EXTRAIT DE PAGE:
● ● ●
Les journaux d’opposition ne manqueraient pas d’en tirer grand parti contre le ministère ; on entendrait de nouveau les doléances de l’été dernier, où quelques organes exploitèrent habilement, contre la République, l’extrême sécheresse et l’énorme rendement des vignes, pour montrer qu’on ne pouvait rien attendre de bon d’un gouvernement qui privait d’eau la moitié de la France et qui inondait de vin l’autre moitié. On a parlé de fraudes commises dans les entrepôts, dont l’effet serait de diminuer l’importance du droit protecteur actuel. S’il y a des fraudes, qu’on les réprime ; mais qu’on se garde d’entraver, par des mesures intempestives, un commerce nécessaire ! Sous l’ancien régime, les négocians en grains étaient traités d’accapareurs ; on les accusait de faire hausser les prix et on les rendait odieux aux consommateurs des villes : aujourd’hui on les accuse de faire la baisse, et on les veut rendre odieux aux producteurs des campagnes. La vérité est qu’ils ne sont coupables ni de l’une ni de l’autre, et que la libre concurrence du commerce profite aussi bien aux vendeurs qu’aux acheteurs.
● ● ●
DONNÉES SOURCES:
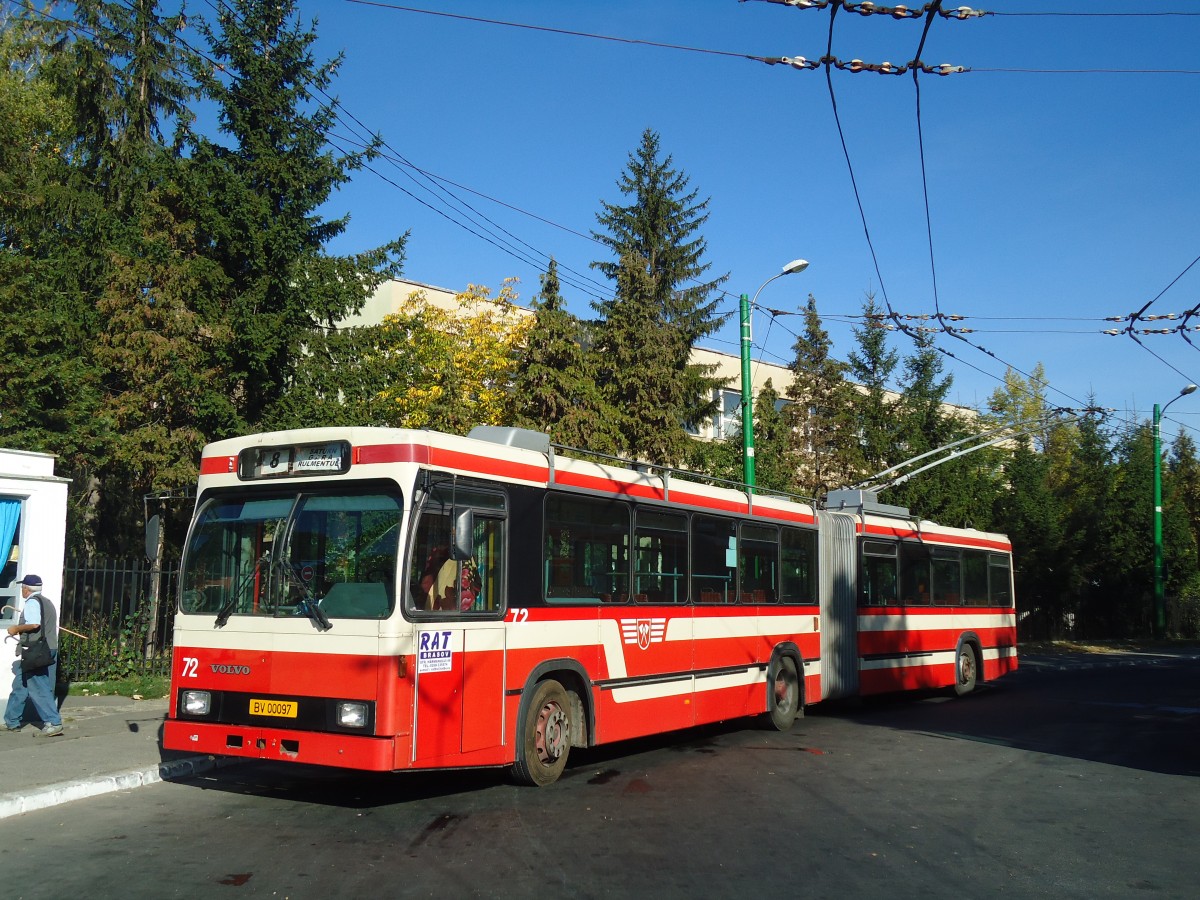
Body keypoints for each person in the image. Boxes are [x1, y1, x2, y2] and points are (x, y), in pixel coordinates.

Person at [4, 574, 63, 736]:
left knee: (38, 686)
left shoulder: (32, 603)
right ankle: (12, 720)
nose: (21, 590)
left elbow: (34, 624)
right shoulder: (47, 602)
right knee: (21, 685)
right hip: (47, 648)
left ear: (26, 589)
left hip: (36, 651)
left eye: (22, 587)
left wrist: (16, 629)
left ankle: (53, 722)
● ● ●
TÂCHE À TRAITER:
Recopiez intégralement l'extrait sur le commerce des grains, sans y changer un seul mot. Les enregistrements n'interviennent pas dans ce travail.

VOTRE RÉPONSE:
Les journaux d’opposition ne manqueraient pas d’en tirer grand parti contre le ministère ; on entendrait de nouveau les doléances de l’été dernier, où quelques organes exploitèrent habilement, contre la République, l’extrême sécheresse et l’énorme rendement des vignes, pour montrer qu’on ne pouvait rien attendre de bon d’un gouvernement qui privait d’eau la moitié de la France et qui inondait de vin l’autre moitié. On a parlé de fraudes commises dans les entrepôts, dont l’effet serait de diminuer l’importance du droit protecteur actuel. S’il y a des fraudes, qu’on les réprime ; mais qu’on se garde d’entraver, par des mesures intempestives, un commerce nécessaire ! Sous l’ancien régime, les négocians en grains étaient traités d’accapareurs ; on les accusait de faire hausser les prix et on les rendait odieux aux consommateurs des villes : aujourd’hui on les accuse de faire la baisse, et on les veut rendre odieux aux producteurs des campagnes. La vérité est qu’ils ne sont coupables ni de l’une ni de l’autre, et que la libre concurrence du commerce profite aussi bien aux vendeurs qu’aux acheteurs.